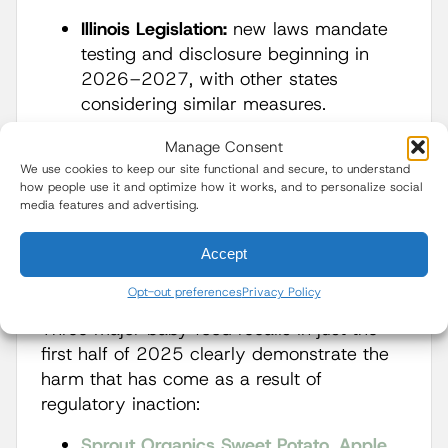
Illinois Legislation:
new laws mandate
testing and disclosure beginning in
2026–2027, with other states
considering similar measures.
These reforms, praised by health experts,
Manage Consent
have already pressured major companies
We use cookies to keep our site functional and secure, to understand
how people use it and optimize how it works, and to personalize social
like Gerber and Beech-Nut to adopt QR
media features and advertising.
code transparency nationwide.
Accept
Recalls Show Systemic
Failures
Opt-out preferences
Privacy Policy
Three major baby food recalls in just the
first half of 2025 clearly demonstrate the
harm that has come as a result of
regulatory inaction:
Sprout Organics Sweet Potato, Apple,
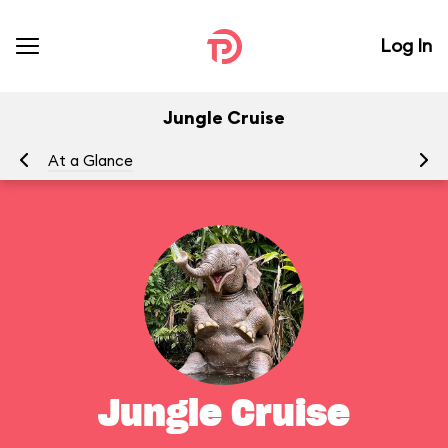
Log In
Jungle Cruise
At a Glance
To
Jungle Cruise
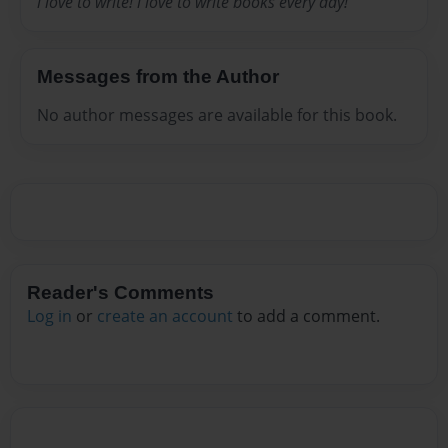
i love to write! i love to write books every day!
Messages from the Author
No author messages are available for this book.
Reader's Comments
Log in
or
create an account
to add a comment.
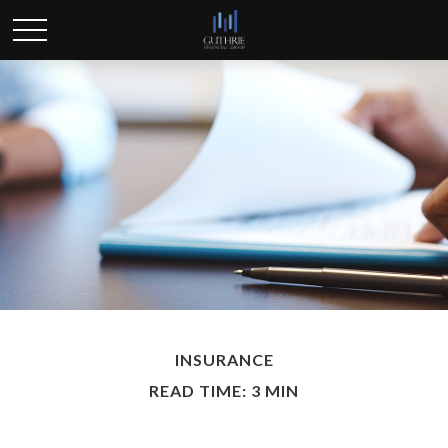
INSURANCE
READ TIME: 3 MIN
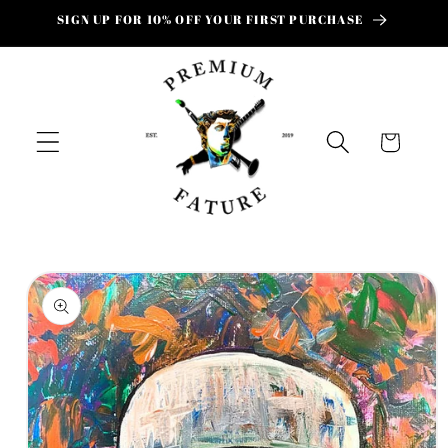
Skip to
SIGN UP FOR 10% OFF YOUR FIRST PURCHASE
content
Cart
Skip to
product
information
┄┄┄┄┄┄
The lines from the beginning of the listing above through the line holding "first half of 2025 clearly demonstrate the" are to be duplicated exactly, and the pictures omitted.

> **Response**:
Illinois Legislation:
new laws mandate
testing and disclosure beginning in
2026–2027, with other states
considering similar measures.
These reforms, praised by health experts,
Manage Consent
have already pressured major companies
We use cookies to keep our site functional and secure, to understand
how people use it and optimize how it works, and to personalize social
like Gerber and Beech-Nut to adopt QR
media features and advertising.
code transparency nationwide.
Accept
Recalls Show Systemic
Failures
Opt-out preferences
Privacy Policy
Three major baby food recalls in just the
first half of 2025 clearly demonstrate the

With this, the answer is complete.